CBIOMES Project: Statistical Modeling of Microbial Communities: Niches, Traits and Interactions
Marine microbial communities form the base of the marine food web and perform about half of the photosynthesis on Earth. They are key components of the global carbon cycle and help to sequester carbon in the deep ocean, removing it from the atmosphere, through the burial of organic matter on the seafloor. The productivity and function of marine microbial communities is determined in part by the biogeography — which species live where. We will assemble and analyze observations of microbial communities to develop predictive statistical models that describe community composition. Additional statistical models will be developed to determine the physiological and ecological traits of species and groups of species that determine the growth rates of marine microbes. Finally we will analyze community composition data to determine sub-communities of species that tend to co-occur or tend to not be found together to better understand the complex interactions among species and the suites of traits of species that form stable communities.

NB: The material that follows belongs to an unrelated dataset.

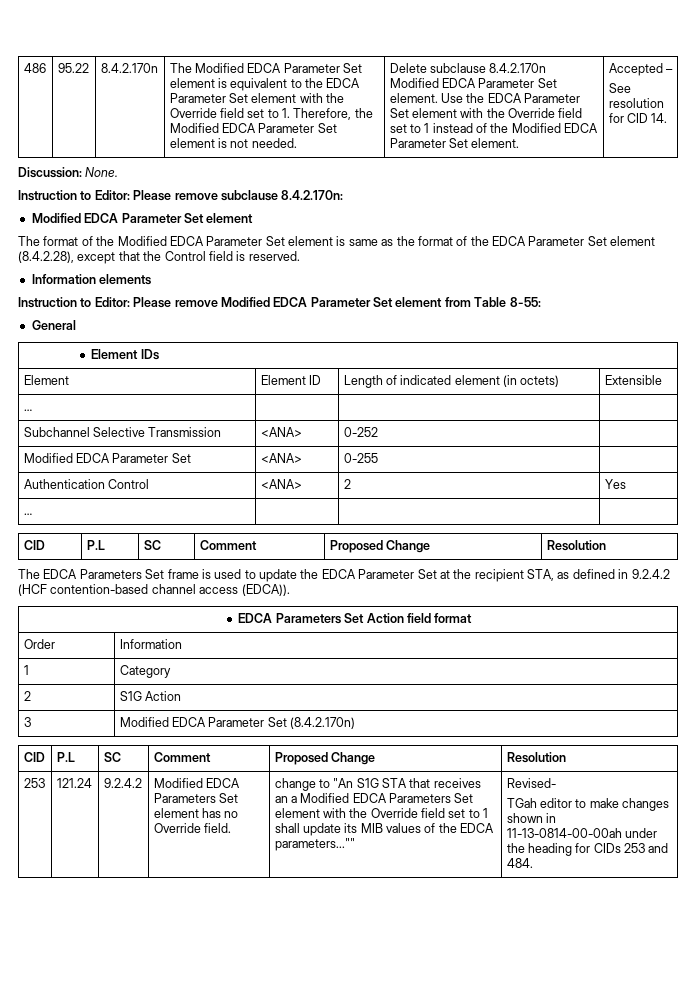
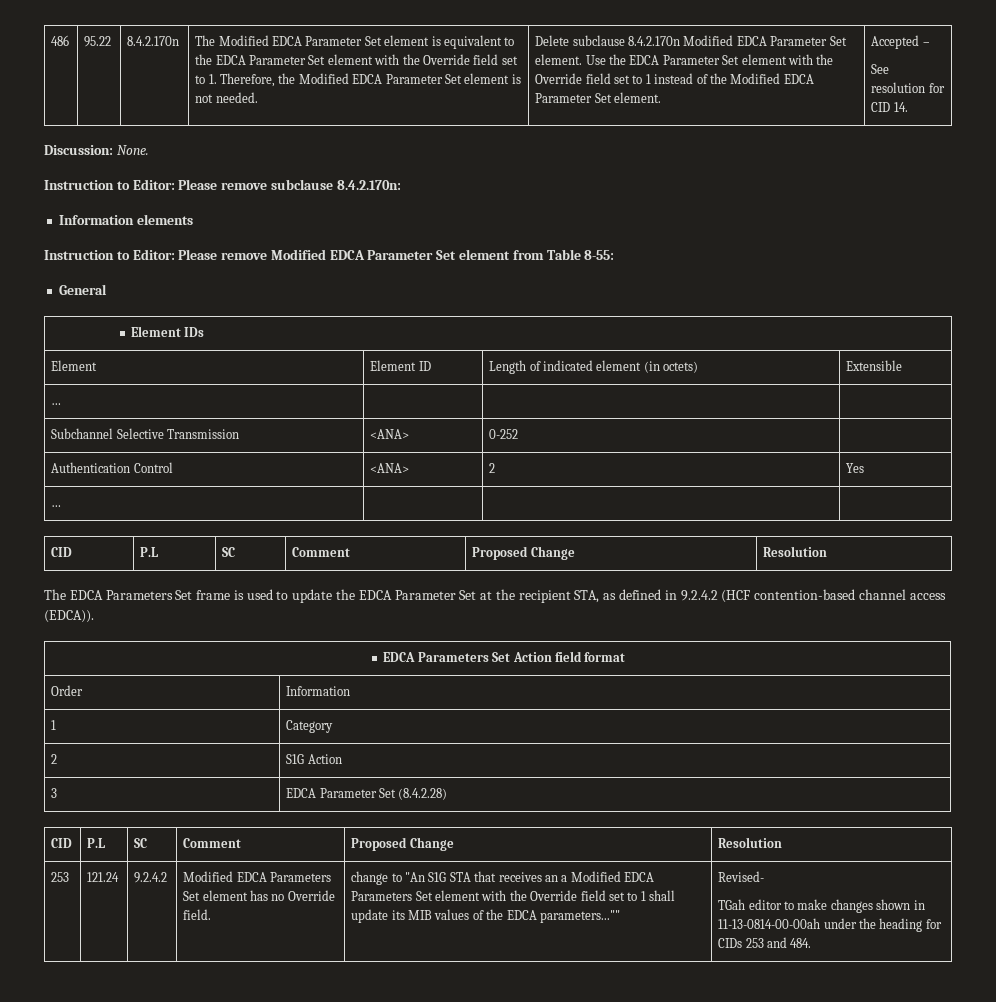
[31,213,254,223] [18,236,656,246] [18,251,300,264] // Modified EDCA Parameter Set element // The format of the Modified EDCA Parameter Set element is same as the format of the EDCA Parameter Set element (8.4.2.28), except that the Control field is reserved. -> (401, 185) none
[23,453,191,463] [260,453,302,463] [343,453,378,463] // Modified EDCA Parameter Set | <ANA> | 0-255 | -> (519, 434) none
[119,717,356,729] Modified EDCA Parameter Set (8.4.2.170n) -> [286,788,448,800] EDCA Parameter Set (8.4.2.28)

My training is in limnology and oceanography with a focus on phytoplankton ecology. In recent years I have been teaching oceanography and biometry in China. I have worked on phytoplankton physiological modeling, modeling arctic ice seasonality in Hudson Bay, Canada, and the timing of the spring phytoplankton bloom in the Gulf of Saint Lawrence. This work involves considerable expertise with computer models and large amounts of output. These skills will enable me to be productive working on ecological/biological oceanographic questions associated with this proposal.